**WHAT THE TASK REQUIRES**
Find each line in the items that contains the word "menjadi", and copy every such line.

Start of Block

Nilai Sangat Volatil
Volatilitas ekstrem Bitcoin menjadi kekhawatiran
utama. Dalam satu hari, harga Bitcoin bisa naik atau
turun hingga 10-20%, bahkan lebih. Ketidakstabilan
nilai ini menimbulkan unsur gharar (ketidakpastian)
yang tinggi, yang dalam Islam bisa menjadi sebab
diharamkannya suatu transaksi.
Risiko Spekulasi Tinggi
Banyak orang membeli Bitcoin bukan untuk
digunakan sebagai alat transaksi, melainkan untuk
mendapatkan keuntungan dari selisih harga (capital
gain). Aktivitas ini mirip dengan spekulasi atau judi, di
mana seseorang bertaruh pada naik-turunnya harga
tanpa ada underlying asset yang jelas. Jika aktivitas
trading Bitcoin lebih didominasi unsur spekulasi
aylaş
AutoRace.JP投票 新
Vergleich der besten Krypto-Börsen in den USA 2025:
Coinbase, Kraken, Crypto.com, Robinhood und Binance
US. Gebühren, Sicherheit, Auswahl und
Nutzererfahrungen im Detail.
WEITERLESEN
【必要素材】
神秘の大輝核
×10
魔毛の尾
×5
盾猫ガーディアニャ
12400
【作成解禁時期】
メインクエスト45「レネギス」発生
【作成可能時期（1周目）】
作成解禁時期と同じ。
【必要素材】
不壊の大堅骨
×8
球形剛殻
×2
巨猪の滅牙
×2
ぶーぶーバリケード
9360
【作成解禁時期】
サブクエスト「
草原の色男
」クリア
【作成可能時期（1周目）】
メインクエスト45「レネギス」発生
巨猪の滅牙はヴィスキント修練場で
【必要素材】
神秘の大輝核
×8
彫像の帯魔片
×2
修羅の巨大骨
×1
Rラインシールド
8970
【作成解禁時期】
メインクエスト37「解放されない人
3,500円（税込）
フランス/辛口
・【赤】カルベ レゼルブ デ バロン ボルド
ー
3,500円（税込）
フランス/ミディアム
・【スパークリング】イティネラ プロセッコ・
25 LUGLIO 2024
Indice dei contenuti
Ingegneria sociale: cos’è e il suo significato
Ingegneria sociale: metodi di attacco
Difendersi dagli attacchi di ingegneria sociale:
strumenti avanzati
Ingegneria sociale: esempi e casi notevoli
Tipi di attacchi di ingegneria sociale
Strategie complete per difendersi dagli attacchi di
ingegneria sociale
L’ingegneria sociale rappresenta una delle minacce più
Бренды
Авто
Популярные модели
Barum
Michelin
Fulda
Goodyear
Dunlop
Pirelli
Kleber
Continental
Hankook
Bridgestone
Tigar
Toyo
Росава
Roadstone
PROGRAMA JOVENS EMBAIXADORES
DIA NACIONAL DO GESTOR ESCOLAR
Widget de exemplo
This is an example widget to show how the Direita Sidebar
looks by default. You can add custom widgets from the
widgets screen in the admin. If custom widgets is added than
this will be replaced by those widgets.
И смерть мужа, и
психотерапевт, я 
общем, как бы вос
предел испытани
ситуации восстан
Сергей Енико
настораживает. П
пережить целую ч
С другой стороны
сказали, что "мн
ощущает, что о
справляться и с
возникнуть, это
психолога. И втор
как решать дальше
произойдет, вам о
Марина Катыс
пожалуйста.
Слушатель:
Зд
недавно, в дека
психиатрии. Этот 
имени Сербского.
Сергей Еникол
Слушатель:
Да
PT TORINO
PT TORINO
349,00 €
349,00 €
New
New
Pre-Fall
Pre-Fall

End of Block

**EXERCISE SOLUTION**
Volatilitas ekstrem Bitcoin menjadi kekhawatiran
yang tinggi, yang dalam Islam bisa menjadi sebab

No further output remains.